Plaidoyer contre une mort annoncée

Uncia uncia

Le Dolpo a le privilège d'abriter un des plus beaux félins de la terre, devenu rare et inscrit sur la liste rouge de l'UICN des espèces menacées : le léopard ou panthère des neiges (Panthera Uncia ou Uncia Uncia). Il fréquente les lieux escarpés et neigeux de l'Himalaya, mais la plus forte population se trouve en Mongolie. Farouche et furtif, il est très difficile à apercevoir.

Bien qu'il soit considéré comme le gardien spirituel des sommets, il est l'objet de l'animosité des populations locales qui lui reprochent ses attaques répétées sur les troupeaux. En Himalaya on chiffre à 18 % la quantité de viande prélevée chaque année par le léopard des neiges et le loup sur le cheptel domestique. Pour les peuples des zones himalayennes, vivant souvent à la limite de la pénurie et dont la seule richesse est le bétail, ces prélèvements sont vécus comme des catastrophes, ce qui vaut à l'animal d'être considéré comme un nuisible et un ennemi. Quand ils le peuvent, les bergers abattent les félins que la faim a rendu imprudents. Pourtant cet animal tant redouté ne s'attaque jamais à l'homme.

Dans la Tarap, il est arrivé que l'once —autre nom du félin—  entre la nuit dans des enclos à bestiaux, au cœur même des villages, et j'ai entendu parler d'un cas où l'un d'entre eux s'était glissé dans une étable au rez-de-chaussée de la maison.
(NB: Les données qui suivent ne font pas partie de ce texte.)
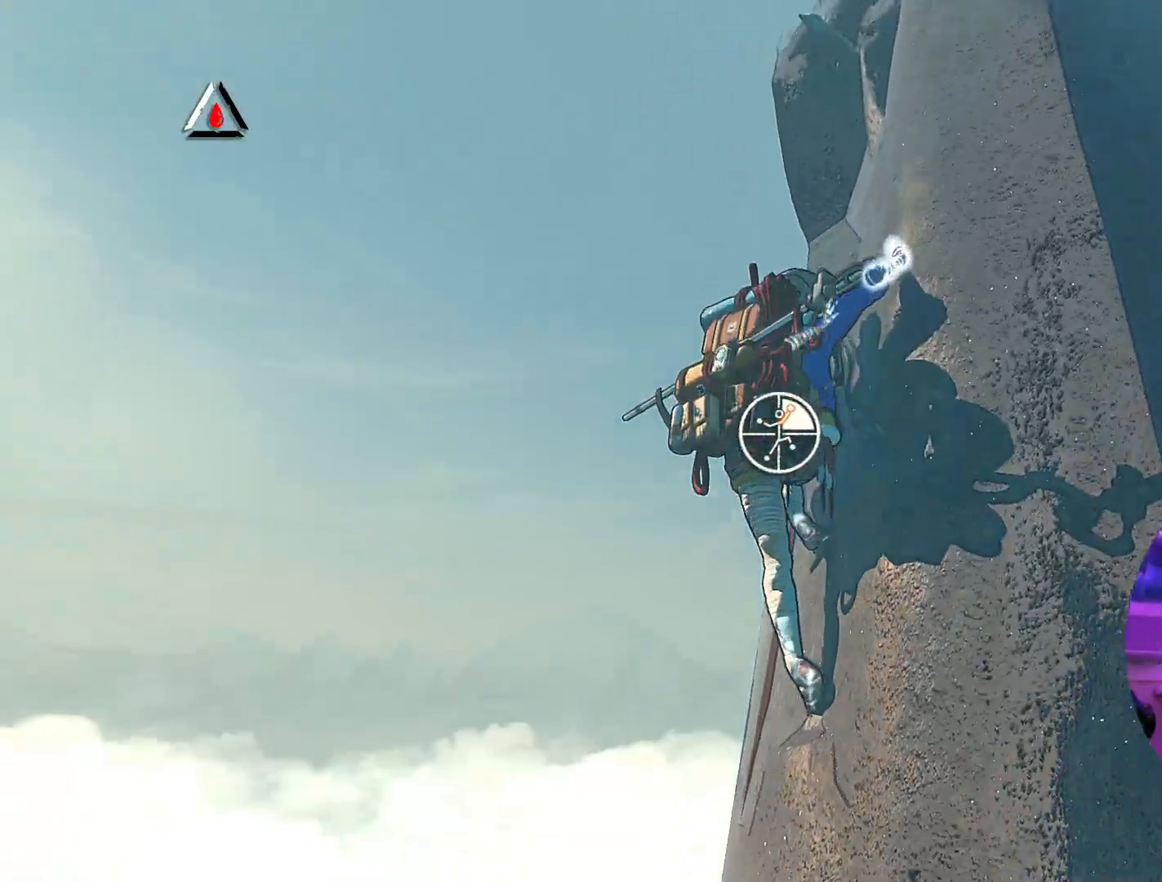
{"buttons": ["R1"], "left_stick": "center", "right_stick": "right", "events": [[83, "right_stick", "right"]]}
Durant la transhumance dans les pâturages d'altitude, la menace du félin et de son cousin le loup est présente en permanence. Les jeunes bergers qui font paître les troupeaux de yaks, de moutons et de chèvres loin du campement, sont régulièrement confrontés à leurs attaques. Au camp on ne quitte pas des yeux les chevaux qui paissent en liberté sur les hauteurs. J'ai assisté plusieurs fois au rituel de chasse du félin menaçant les chevaux. Dès qu'il est repéré par les nomades, ceux-ci lancent des cris particuliers vers la montagne pour effrayer l'attaquant, tandis que les mastiffs tibétains se ruent vers les hauteurs en hurlant de fureur. Bien que tout ce monde se trouve très loin de la scène de chasse, le bruit qui résonne entre les flancs de la montagne, finit généralement par effrayer l'animal qui finit par abandonner la partie.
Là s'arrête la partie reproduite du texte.